* **Exercise**: Begin at the line below that holds "- after maxpool" and end at the line that holds "iPad Mini (5ᵗʰ)", transcribing each line exactly and skipping any picture.

* **Given records**:
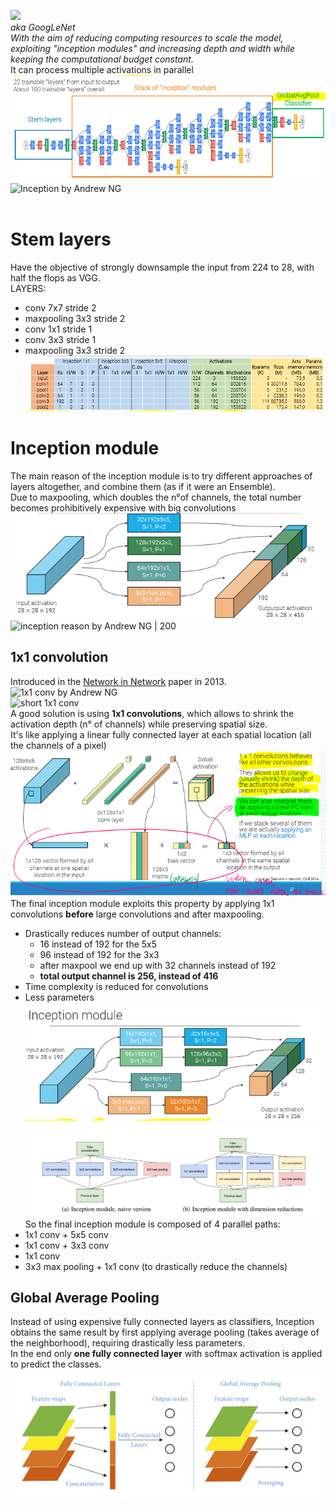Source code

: ![](../../img/pasted-image-20230823120442.png-|-400)<br>
_aka GoogLeNet <br>
With the aim of reducing computing resources to scale the model, exploiting "inception modules" and increasing depth and width while keeping the computational budget constant._<br>
It can process multiple activations in parallel<br>
![](../../img/pasted-image-20230712152358.png)<br>
![Inception by Andrew NG](https://www.youtube.com/watch?v=KfV8CJh7hE0)<br>
<br>
# Stem layers<br>
Have the objective of strongly downsample the input from 224 to 28, with half the flops as VGG.<br>
LAYERS:<br>
- conv 7x7 stride 2<br>
- maxpooling 3x3 stride 2<br>
- conv 1x1 stride 1<br>
- conv 3x3 stride 1<br>
- maxpooling 3x3 stride 2<br>
![](../../img/pasted-image-20230712153019.png)<br>
# Inception module<br>
The main reason of the inception module is to try different approaches of layers altogether, and combine them (as if it were an Ensemble).<br>
Due to maxpooling, which doubles the n°of channels, the total number becomes prohibitively expensive with big convolutions<br>
![](../../img/pasted-image-20230712163802.png)<br>
![inception reason by Andrew NG | 200](https://www.youtube.com/watch?v=C86ZXvgpejM)<br>
## 1x1 convolution<br>
Introduced in the [Network in Network](https://arxiv.org/pdf/1312.4400v3.pdf) paper in 2013.<br>
![1x1 conv by Andrew NG](https://www.youtube.com/watch?v=c1RBQzKsDCk)<br>
![short 1x1 conv](https://www.youtube.com/watch?v=qVP574skyuM&t=58s)<br>
A good solution is using **1x1 convolutions**, which allows to shrink the activation depth (n° of channels) while preserving spatial size.<br>
It's like applying a linear fully connected layer at each spatial location (all the channels of a pixel)<br>
![](../../img/pasted-image-20230712164050.png)<br>
The final inception module exploits this property by applying 1x1 convolutions **before** large convolutions and after maxpooling.<br>
- Drastically reduces number of output channels:<br>
	- 16 instead of 192 for the 5x5<br>
	- 96 instead of 192 for the 3x3<br>
	- after maxpool we end up with 32 channels instead of 192<br>
	- **total output channel is 256, instead of 416**<br>
- Time complexity is reduced for convolutions<br>
- Less parameters<br>
![](../../img/pasted-image-20230712164333.png)<br>
![](../../img/pasted-image-20230824181028.png)<br>
So the final inception module is composed of 4 parallel paths:<br>
- 1x1 conv + 5x5 conv<br>
- 1x1 conv + 3x3 conv<br>
- 1x1 conv <br>
- 3x3 max pooling + 1x1 conv (to drastically reduce the channels)<br>
## Global Average Pooling<br>
Instead of using expensive fully connected layers as classifiers, Inception obtains the same result by first applying average pooling (takes average of the neighborhood), requiring drastically less parameters.<br>
In the end only **one fully connected layer** with softmax activation is applied to predict the classes.<br>
![](../../img/pasted-image-20230831180642.png)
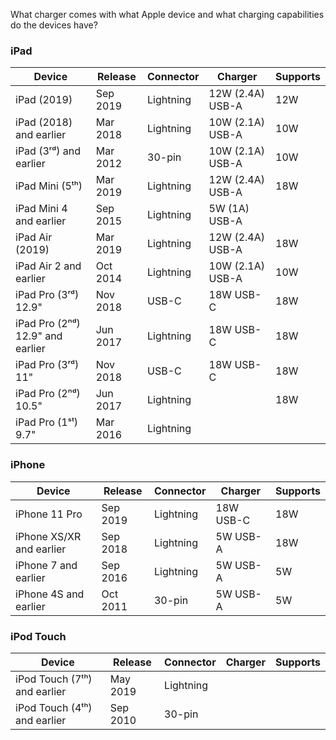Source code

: What charger comes with what Apple device and what charging capabilities do the devices have?

### iPad

Device | Release | Connector | Charger | Supports
------ | ------- | --------- | ------- | --------
iPad (2019) | Sep 2019 | Lightning | 12W (2.4A) USB-A | 12W
iPad (2018) and earlier | Mar 2018 | Lightning | 10W (2.1A) USB-A | 10W
iPad (3ʳᵈ) and earlier | Mar 2012 | 30-pin| 10W (2.1A) USB-A | 10W
iPad Mini (5ᵗʰ) | Mar 2019 | Lightning | 12W (2.4A) USB-A | 18W
iPad Mini 4 and earlier | Sep 2015 | Lightning | 5W (1A) USB-A |
iPad Air (2019) | Mar 2019 | Lightning | 12W (2.4A) USB-A | 18W
iPad Air 2 and earlier | Oct 2014 | Lightning | 10W (2.1A) USB-A | 10W
iPad Pro (3ʳᵈ) 12.9" | Nov 2018 | USB-C | 18W USB-C | 18W
iPad Pro (2ⁿᵈ) 12.9" and earlier | Jun 2017 | Lightning | 18W USB-C | 18W
iPad Pro (3ʳᵈ) 11" | Nov 2018 | USB-C | 18W USB-C | 18W
iPad Pro (2ⁿᵈ) 10.5" | Jun 2017 | Lightning | | 18W
iPad Pro (1ˢᵗ) 9.7" | Mar 2016 | Lightning | | 

### iPhone

Device | Release | Connector | Charger | Supports
------ | ------- | --------- | ------- | --------
iPhone 11 Pro | Sep 2019 | Lightning | 18W USB-C | 18W
iPhone XS/XR and earlier | Sep 2018 | Lightning | 5W USB-A | 18W
iPhone 7 and earlier | Sep 2016 | Lightning | 5W USB-A | 5W
iPhone 4S and earlier | Oct 2011 | 30-pin | 5W USB-A | 5W

### iPod Touch

Device | Release | Connector | Charger | Supports
------ | ------- | --------- | ------- | --------
iPod Touch (7ᵗʰ) and earlier | May 2019 | Lightning | | 
iPod Touch (4ᵗʰ) and earlier | Sep 2010 | 30-pin | |
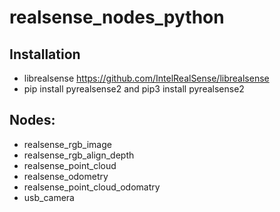 # realsense_nodes_python

## Installation
- librealsense https://github.com/IntelRealSense/librealsense
- pip install pyrealsense2 and pip3 install pyrealsense2

## Nodes:
- realsense_rgb_image
- realsense_rgb_align_depth
- realsense_point_cloud
- realsense_odometry
- realsense_point_cloud_odomatry
- usb_camera


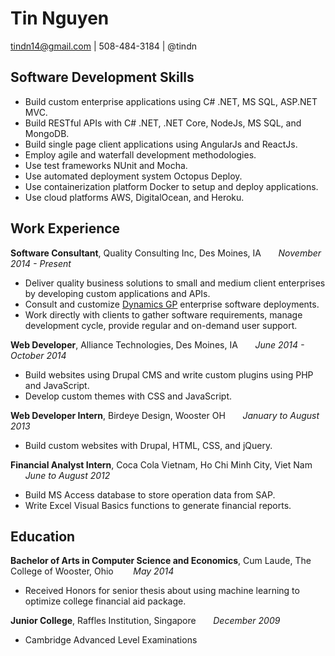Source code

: # Tin Nguyen
tindn14@gmail.com | 508-484-3184 | @tindn 

## Software Development Skills 
* Build custom enterprise applications using C# .NET, MS SQL, ASP.NET MVC.
* Build RESTful APIs with C# .NET, .NET Core, NodeJs, MS SQL, and MongoDB.  
* Build single page client applications using AngularJs and ReactJs.
* Employ agile and waterfall development methodologies.
* Use test frameworks NUnit and Mocha.
* Use automated deployment system Octopus Deploy.
* Use containerization platform Docker to setup and deploy applications.
* Use cloud platforms AWS, DigitalOcean, and Heroku.

## Work Experience 
**Software Consultant**, Quality Consulting Inc, Des Moines, IA &nbsp;&nbsp;&nbsp;&nbsp;&nbsp;
*November 2014 - Present*
* Deliver quality business solutions to small and medium client enterprises by developing 
custom applications and APIs.
* Consult and customize [Dynamics GP](https://www.microsoft.com/en-us/dynamics365/gp-overview) enterprise software deployments.
* Work directly with clients to gather software requirements, manage development cycle, 
provide regular and on-demand user support. 

**Web Developer**, Alliance Technologies, Des Moines, IA &nbsp;&nbsp;&nbsp;&nbsp;&nbsp;
*June 2014 - October 2014*
* Build websites using Drupal CMS and write custom plugins using PHP and JavaScript.
* Develop custom themes with CSS and JavaScript.

**Web Developer Intern**, Birdeye Design, Wooster OH &nbsp;&nbsp;&nbsp;&nbsp;&nbsp;
*January to August 2013*
* Build custom websites with Drupal, HTML, CSS, and jQuery.

**Financial Analyst Intern**, Coca Cola Vietnam, Ho Chi Minh City, Viet Nam &nbsp;&nbsp;&nbsp;&nbsp;&nbsp;
*June to August 2012* 
* Build MS Access database to store operation data from SAP.
* Write Excel Visual Basics functions to generate financial reports.

## Education
**Bachelor of Arts in Computer Science and Economics**, Cum Laude, The College of Wooster, Ohio &nbsp;&nbsp;&nbsp;
&nbsp;&nbsp; *May 2014*
* Received Honors for senior thesis about using machine learning to optimize college financial aid package.

**Junior College**, Raffles Institution, Singapore &nbsp;&nbsp;&nbsp;&nbsp;&nbsp; *December 2009*
* Cambridge Advanced Level Examinations

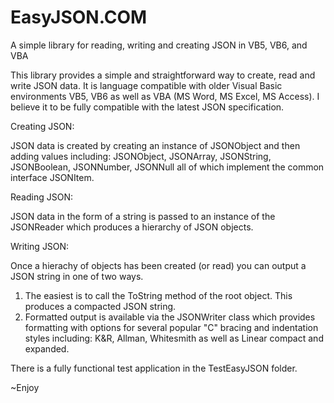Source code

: # EasyJSON.COM
A simple library for reading, writing and creating JSON in VB5, VB6, and VBA

This library provides a simple and straightforward way to create, read and write JSON data.  It is language compatible 
with older Visual Basic environments VB5, VB6 as well as VBA (MS Word, MS Excel, MS Access).  I believe it to be 
fully compatible with the latest JSON specification.

Creating JSON:

JSON data is created by creating an instance of JSONObject and then adding values including:
  JSONObject, JSONArray, JSONString, JSONBoolean, JSONNumber, JSONNull all of which implement the common interface JSONItem.
  
Reading JSON:

JSON data in the form of a string is passed to an instance of the JSONReader which produces a hierarchy of JSON objects.

Writing JSON:

Once a hierachy of objects has been created (or read) you can output a JSON string in one of two ways.  
  1) The easiest is to call the ToString method of the root object.  This produces a compacted JSON string.
  2) Formatted output is available via the JSONWriter class which provides formatting with options for several
     popular "C" bracing and indentation styles including: K&R, Allman, Whitesmith as well as Linear compact and expanded.
  
 There is a fully functional test application in the TestEasyJSON folder.
  
~Enjoy
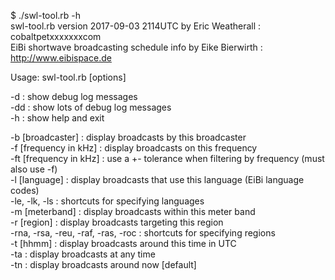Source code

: $ ./swl-tool.rb -h  
swl-tool.rb version 2017-09-03 2114UTC by Eric Weatherall : cobaltpetxxxxxxxcom  
EiBi shortwave broadcasting schedule info by Eike Bierwirth : http://www.eibispace.de  

Usage: swl-tool.rb [options]

  -d  : show debug log messages  
  -dd : show lots of debug log messages  
  -h  : show help and exit  

  -b [broadcaster] : display broadcasts by this broadcaster  
  -f [frequency in kHz] : display broadcasts on this frequency  
  -ft [frequency in kHz] : use a +- tolerance when filtering by frequency (must also use -f)  
  -l [language] : display broadcasts that use this language (EiBi language codes)  
  -le, -lk, -ls : shortcuts for specifying languages  
  -m [meterband] : display broadcasts within this meter band  
  -r [region] : display broadcasts targeting this region  
  -rna, -rsa, -reu, -raf, -ras, -roc : shortcuts for specifying regions  
  -t [hhmm] : display broadcasts around this time in UTC  
  -ta : display broadcasts at any time  
  -tn : display broadcasts around now [default]  
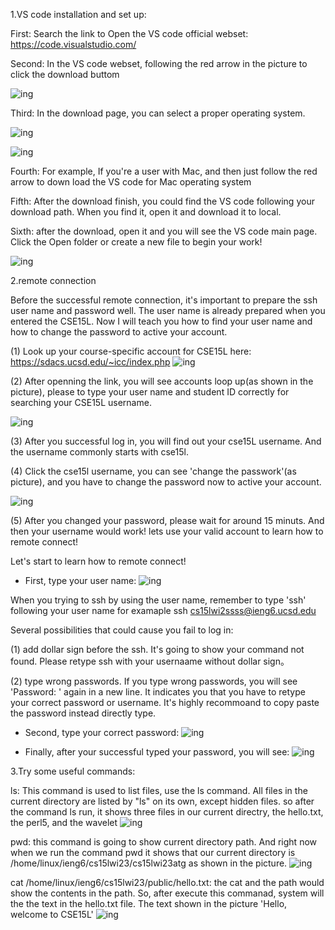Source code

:1.VS code installation and set up:

First: Search the link to Open the VS code official webset: https://code.visualstudio.com/

Second: In the VS code webset, following the red arrow in the picture to click the download buttom

![ing](1.png)

Third: In the download page, you can select a proper operating system.

![ing](2.png)

![ing](3.png)

Fourth: For example, If you're a user with Mac, and then just follow the red arrow to down load the VS code for Mac operating system

Fifth: After the download finish, you could find the VS code following your download path. When you find it, open it and download it to local.

Sixth: after the download, open it and you will see the VS code main page. Click the Open folder or create a new file to begin your work!

![ing](b.png)


2.remote connection

Before the successful remote connection, it's important to prepare the ssh user name and password well.
The user name is already prepared when you entered the CSE15L. Now I will teach you how to find your 
user name and how to change the password to active your account.

(1) Look up your course-specific account for CSE15L here:
https://sdacs.ucsd.edu/~icc/index.php
![ing](4.png)

(2) After openning the link, you will see accounts loop up(as shown in the picture), please to type your user name and student ID correctly 
for searching your CSE15L username.

![ing](5.png)

(3) After you successful log in, you will find out your cse15L username. And the username commonly starts with cse15l.

(4) Click the cse15l username, you can see 'change the passwork'(as picture), and you have to change the password now to active your account.

![ing](6.png)

(5) After you changed your password, please wait for around 15 minuts. And then your username would work! lets use your valid account to learn how
to remote connect! 

Let's start to learn how to remote connect!

- First, type your user name:
![ing](c.png)

When you trying to ssh by using the user name, remember to type 'ssh' following your user name for examaple ssh cs15lwi2ssss@ieng6.ucsd.edu

Several possibilities that could cause you fail to log in:

(1) add dollar sign before the ssh. It's going to show your command not found. Please retype ssh with your usernaame without dollar sign。

(2) type wrong passwords. If you type wrong passwords, you will see 'Password: ' again in a new line. It indicates you that you have to retype your 
correct password or username. It's highly recommoand to copy paste the password instead directly type.

- Second, type your correct password:
![ing](d.png)

- Finally, after your successful typed your password, you will see:
![ing](e.png)

3.Try some useful commands:

ls: This command is used to list files, use the ls command. 
All files in the current directory are listed by "ls" on its own, except hidden files.
so after the command ls run, it shows three files in our current directry, the hello.txt, the perl5, and the wavelet
![ing](7.png)

pwd: this command is going to show current directory path. And right now when we run the command pwd
it shows that our current directory is /home/linux/ieng6/cs15lwi23/cs15lwi23atg as shown in the picture.
![ing](8.png)

cat /home/linux/ieng6/cs15lwi23/public/hello.txt:
the cat and the path would show the contents in the path.
So, after execute this commanad, system will the the text in the hello.txt file. The text shown in the picture 'Hello, welcome to CSE15L'
![ing](aa.png)
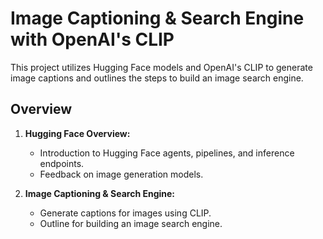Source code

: # Image Captioning & Search Engine with OpenAI's CLIP

This project utilizes Hugging Face models and OpenAI's CLIP to generate image captions and outlines the steps to build an image search engine.

## Overview

1. **Hugging Face Overview:**
   - Introduction to Hugging Face agents, pipelines, and inference endpoints.
   - Feedback on image generation models.

2. **Image Captioning & Search Engine:**
   - Generate captions for images using CLIP.
   - Outline for building an image search engine.
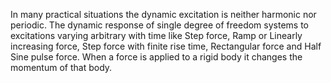 In many practical situations the dynamic excitation is neither harmonic nor periodic. The dynamic response of single degree of freedom systems to excitations varying arbitrary with time like Step force, Ramp or Linearly increasing force, Step force with finite rise time, Rectangular force and Half Sine pulse force. When a force is applied to a rigid body it changes the momentum of that body.

[](images/SDOF.jpg)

* **Response to the exercise**:
	- after maxpool we end up with 32 channels instead of 192<br>
	- **total output channel is 256, instead of 416**<br>
- Time complexity is reduced for convolutions<br>
- Less parameters<br>
![](../../img/pasted-image-20230712164333.png)<br>
![](../../img/pasted-image-20230824181028.png)<br>
So the final inception module is composed of 4 parallel paths:<br>
- 1x1 conv + 5x5 conv<br>
- 1x1 conv + 3x3 conv<br>
- 1x1 conv <br>
- 3x3 max pooling + 1x1 conv (to drastically reduce the channels)<br>
## Global Average Pooling<br>
Instead of using expensive fully connected layers as classifiers, Inception obtains the same result by first applying average pooling (takes average of the neighborhood), requiring drastically less parameters.<br>
In the end only **one fully connected layer** with softmax activation is applied to predict the classes.<br>
![](../../img/pasted-image-20230831180642.png)
Source code

: What charger comes with what Apple device and what charging capabilities do the devices have?

### iPad

Device | Release | Connector | Charger | Supports
------ | ------- | --------- | ------- | --------
iPad (2019) | Sep 2019 | Lightning | 12W (2.4A) USB-A | 12W
iPad (2018) and earlier | Mar 2018 | Lightning | 10W (2.1A) USB-A | 10W
iPad (3ʳᵈ) and earlier | Mar 2012 | 30-pin| 10W (2.1A) USB-A | 10W
iPad Mini (5ᵗʰ) | Mar 2019 | Lightning | 12W (2.4A) USB-A | 18W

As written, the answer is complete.